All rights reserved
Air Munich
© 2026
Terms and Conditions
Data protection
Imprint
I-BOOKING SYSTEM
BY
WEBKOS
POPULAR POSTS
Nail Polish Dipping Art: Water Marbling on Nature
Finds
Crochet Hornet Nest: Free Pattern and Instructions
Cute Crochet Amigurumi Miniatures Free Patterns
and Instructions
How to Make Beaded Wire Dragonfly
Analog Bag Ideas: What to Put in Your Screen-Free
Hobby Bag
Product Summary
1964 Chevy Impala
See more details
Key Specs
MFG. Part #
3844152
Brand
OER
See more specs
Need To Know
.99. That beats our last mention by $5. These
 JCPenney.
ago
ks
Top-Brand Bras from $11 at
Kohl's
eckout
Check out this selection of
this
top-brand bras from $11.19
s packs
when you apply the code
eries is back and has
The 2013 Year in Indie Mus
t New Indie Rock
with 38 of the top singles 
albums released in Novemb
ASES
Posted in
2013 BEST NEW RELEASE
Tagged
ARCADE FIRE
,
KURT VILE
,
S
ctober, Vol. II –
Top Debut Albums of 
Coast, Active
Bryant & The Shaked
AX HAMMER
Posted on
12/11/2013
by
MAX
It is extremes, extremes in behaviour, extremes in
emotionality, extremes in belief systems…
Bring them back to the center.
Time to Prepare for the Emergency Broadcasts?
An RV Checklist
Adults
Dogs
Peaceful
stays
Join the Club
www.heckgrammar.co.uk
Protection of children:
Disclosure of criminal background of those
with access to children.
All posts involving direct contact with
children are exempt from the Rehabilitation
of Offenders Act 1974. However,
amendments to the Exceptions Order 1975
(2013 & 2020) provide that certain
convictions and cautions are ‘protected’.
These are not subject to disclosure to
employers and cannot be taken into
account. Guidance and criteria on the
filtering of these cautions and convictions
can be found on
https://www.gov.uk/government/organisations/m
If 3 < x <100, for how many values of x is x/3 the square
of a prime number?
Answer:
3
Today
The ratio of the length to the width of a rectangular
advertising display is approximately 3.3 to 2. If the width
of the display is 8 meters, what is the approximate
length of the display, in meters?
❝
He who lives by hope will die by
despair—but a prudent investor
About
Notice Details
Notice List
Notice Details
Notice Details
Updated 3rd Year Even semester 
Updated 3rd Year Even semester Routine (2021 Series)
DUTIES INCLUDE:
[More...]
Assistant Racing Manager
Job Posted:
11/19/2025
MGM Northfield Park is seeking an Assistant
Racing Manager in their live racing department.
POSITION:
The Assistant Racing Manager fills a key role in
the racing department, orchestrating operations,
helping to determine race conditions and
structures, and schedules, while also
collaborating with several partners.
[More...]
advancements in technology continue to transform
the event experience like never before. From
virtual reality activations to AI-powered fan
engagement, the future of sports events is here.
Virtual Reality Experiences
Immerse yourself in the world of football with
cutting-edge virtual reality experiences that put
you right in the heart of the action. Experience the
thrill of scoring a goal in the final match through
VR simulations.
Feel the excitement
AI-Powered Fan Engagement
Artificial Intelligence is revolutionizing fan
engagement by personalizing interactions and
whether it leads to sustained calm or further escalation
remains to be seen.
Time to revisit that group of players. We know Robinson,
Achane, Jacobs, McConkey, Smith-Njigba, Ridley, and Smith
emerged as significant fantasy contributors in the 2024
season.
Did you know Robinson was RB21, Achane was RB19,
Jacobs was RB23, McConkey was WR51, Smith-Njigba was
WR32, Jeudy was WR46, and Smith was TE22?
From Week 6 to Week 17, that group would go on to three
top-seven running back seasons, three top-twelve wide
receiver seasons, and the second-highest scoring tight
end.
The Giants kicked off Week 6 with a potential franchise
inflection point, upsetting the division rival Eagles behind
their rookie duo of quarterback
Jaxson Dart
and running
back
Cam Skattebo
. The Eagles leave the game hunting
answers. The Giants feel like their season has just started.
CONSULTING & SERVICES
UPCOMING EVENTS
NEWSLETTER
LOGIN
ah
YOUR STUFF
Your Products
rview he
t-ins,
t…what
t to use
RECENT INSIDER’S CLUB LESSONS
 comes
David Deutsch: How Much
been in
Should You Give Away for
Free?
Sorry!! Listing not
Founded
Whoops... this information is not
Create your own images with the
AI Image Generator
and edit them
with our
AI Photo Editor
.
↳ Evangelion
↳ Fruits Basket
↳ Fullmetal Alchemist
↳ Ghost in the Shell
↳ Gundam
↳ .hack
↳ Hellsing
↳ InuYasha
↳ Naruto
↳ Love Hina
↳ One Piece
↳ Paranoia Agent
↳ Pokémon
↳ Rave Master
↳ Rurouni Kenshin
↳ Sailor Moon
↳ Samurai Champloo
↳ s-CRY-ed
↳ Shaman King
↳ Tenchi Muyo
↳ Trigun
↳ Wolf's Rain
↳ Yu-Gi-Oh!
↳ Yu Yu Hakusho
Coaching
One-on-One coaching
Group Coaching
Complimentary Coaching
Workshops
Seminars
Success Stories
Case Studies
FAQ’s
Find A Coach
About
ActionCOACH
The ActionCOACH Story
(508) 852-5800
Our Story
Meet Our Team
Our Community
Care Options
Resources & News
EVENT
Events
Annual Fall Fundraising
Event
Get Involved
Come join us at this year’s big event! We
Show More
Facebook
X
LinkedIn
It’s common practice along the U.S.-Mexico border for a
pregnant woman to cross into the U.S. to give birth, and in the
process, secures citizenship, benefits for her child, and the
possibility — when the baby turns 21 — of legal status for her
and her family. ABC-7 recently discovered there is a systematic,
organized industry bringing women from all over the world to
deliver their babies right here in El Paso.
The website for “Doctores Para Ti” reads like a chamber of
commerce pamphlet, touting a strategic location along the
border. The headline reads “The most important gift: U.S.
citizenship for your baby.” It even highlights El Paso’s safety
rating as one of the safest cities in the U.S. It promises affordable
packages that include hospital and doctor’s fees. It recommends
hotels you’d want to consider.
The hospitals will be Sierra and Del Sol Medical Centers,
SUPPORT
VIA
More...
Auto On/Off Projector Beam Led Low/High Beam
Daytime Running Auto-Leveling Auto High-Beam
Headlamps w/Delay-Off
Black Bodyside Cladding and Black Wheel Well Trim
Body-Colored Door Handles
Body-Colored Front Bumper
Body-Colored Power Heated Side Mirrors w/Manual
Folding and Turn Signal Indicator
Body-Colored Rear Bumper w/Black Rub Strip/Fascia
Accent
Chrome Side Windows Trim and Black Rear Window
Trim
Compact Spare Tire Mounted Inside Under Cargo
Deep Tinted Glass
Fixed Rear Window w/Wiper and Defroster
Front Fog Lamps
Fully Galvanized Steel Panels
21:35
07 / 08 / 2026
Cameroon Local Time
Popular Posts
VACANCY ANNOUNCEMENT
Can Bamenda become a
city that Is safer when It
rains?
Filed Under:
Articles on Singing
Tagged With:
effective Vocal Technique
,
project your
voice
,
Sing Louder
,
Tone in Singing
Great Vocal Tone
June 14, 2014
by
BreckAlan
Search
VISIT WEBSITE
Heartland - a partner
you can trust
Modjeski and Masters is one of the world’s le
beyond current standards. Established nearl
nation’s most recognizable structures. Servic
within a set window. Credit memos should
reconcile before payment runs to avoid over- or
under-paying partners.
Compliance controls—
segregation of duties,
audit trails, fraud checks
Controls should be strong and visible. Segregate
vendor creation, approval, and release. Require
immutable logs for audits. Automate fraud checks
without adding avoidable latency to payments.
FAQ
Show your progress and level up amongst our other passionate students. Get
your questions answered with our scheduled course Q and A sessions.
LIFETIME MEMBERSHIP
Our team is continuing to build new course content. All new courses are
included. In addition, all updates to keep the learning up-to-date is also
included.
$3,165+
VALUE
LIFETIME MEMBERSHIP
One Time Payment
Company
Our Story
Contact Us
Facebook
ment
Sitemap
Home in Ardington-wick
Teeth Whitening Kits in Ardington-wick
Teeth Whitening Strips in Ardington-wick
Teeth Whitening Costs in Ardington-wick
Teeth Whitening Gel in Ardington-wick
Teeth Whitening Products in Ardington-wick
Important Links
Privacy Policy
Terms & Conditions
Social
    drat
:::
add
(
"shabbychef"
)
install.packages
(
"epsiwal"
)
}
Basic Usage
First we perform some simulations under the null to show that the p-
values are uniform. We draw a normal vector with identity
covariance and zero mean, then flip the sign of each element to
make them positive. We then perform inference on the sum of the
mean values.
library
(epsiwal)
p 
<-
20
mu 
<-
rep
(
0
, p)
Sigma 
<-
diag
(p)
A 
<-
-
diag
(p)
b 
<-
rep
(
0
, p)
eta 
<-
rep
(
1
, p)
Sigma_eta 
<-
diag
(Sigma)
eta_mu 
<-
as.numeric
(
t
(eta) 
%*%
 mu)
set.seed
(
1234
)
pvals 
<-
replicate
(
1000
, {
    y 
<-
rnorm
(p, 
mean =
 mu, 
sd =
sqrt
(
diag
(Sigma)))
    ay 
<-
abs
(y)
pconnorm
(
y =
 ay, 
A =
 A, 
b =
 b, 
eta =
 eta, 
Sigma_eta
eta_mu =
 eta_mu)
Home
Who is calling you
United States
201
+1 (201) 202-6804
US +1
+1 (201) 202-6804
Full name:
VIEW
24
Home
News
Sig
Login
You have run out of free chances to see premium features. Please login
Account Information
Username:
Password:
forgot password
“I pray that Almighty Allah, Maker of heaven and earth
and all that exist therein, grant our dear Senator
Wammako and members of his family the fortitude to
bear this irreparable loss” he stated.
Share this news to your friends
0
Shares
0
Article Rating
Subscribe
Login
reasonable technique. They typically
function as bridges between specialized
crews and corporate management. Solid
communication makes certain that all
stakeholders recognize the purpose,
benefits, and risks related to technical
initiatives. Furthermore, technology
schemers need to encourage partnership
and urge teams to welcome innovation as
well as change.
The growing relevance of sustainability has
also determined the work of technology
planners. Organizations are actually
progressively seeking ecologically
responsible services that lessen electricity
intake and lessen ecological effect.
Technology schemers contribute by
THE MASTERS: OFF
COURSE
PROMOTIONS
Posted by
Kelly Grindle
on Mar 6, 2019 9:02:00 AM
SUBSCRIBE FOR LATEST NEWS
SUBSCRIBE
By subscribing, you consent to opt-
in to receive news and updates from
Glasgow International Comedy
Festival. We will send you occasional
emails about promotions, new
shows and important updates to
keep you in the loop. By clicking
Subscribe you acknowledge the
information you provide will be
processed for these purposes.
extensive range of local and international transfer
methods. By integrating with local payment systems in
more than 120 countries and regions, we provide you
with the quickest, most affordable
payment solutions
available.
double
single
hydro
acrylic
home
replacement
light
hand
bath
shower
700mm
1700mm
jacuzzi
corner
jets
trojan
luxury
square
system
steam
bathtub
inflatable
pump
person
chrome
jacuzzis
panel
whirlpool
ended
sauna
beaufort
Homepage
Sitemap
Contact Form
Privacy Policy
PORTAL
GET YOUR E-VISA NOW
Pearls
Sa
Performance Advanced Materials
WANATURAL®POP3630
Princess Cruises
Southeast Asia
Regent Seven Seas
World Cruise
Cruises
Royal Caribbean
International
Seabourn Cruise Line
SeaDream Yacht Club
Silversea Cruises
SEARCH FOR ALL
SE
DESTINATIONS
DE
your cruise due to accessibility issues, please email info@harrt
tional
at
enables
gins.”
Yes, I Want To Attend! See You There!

▶ [Task goal] Would you please repeat, exactly as written, the lines from the one containing "payment solutions" through the end of the listing above, including both, and only those?

▶ [Task output]
payment solutions
available.
double
single
hydro
acrylic
home
replacement
light
hand
bath
shower
700mm
1700mm
jacuzzi
corner
jets
trojan
luxury
square
system
steam
bathtub
inflatable
pump
person
chrome
jacuzzis
panel
whirlpool
ended
sauna
beaufort
Homepage
Sitemap
Contact Form
Privacy Policy
PORTAL
GET YOUR E-VISA NOW
Pearls
Sa
Performance Advanced Materials
WANATURAL®POP3630
Princess Cruises
Southeast Asia
Regent Seven Seas
World Cruise
Cruises
Royal Caribbean
International
Seabourn Cruise Line
SeaDream Yacht Club
Silversea Cruises
SEARCH FOR ALL
SE
DESTINATIONS
DE
your cruise due to accessibility issues, please email info@harrt
tional
at
enables
gins.”
Yes, I Want To Attend! See You There!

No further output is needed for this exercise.